WORK TO BE COMPLETED: Only those lines from the one with "357 143 5.20" through the last line of the material belong in the answer, each repeated exactly.

DATASET RECORDS:
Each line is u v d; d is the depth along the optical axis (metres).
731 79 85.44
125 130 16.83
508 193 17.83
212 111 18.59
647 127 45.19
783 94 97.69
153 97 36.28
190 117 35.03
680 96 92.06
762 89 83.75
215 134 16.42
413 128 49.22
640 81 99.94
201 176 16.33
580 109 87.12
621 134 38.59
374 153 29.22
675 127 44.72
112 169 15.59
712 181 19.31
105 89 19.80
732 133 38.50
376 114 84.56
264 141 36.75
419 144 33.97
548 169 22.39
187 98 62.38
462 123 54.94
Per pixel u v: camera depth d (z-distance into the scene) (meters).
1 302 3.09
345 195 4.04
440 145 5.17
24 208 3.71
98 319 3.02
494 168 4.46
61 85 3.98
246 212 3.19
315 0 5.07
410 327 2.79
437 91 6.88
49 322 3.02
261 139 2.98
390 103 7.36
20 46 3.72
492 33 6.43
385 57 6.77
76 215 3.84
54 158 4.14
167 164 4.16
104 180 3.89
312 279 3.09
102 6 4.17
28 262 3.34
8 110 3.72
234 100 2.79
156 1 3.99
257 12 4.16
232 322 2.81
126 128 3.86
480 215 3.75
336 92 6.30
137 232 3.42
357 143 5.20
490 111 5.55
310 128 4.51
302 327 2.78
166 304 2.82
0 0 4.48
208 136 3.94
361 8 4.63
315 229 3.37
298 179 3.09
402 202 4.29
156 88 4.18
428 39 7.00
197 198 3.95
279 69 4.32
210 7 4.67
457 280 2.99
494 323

ANSWER AREA:
357 143 5.20
490 111 5.55
310 128 4.51
302 327 2.78
166 304 2.82
0 0 4.48
208 136 3.94
361 8 4.63
315 229 3.37
298 179 3.09
402 202 4.29
156 88 4.18
428 39 7.00
197 198 3.95
279 69 4.32
210 7 4.67
457 280 2.99
494 323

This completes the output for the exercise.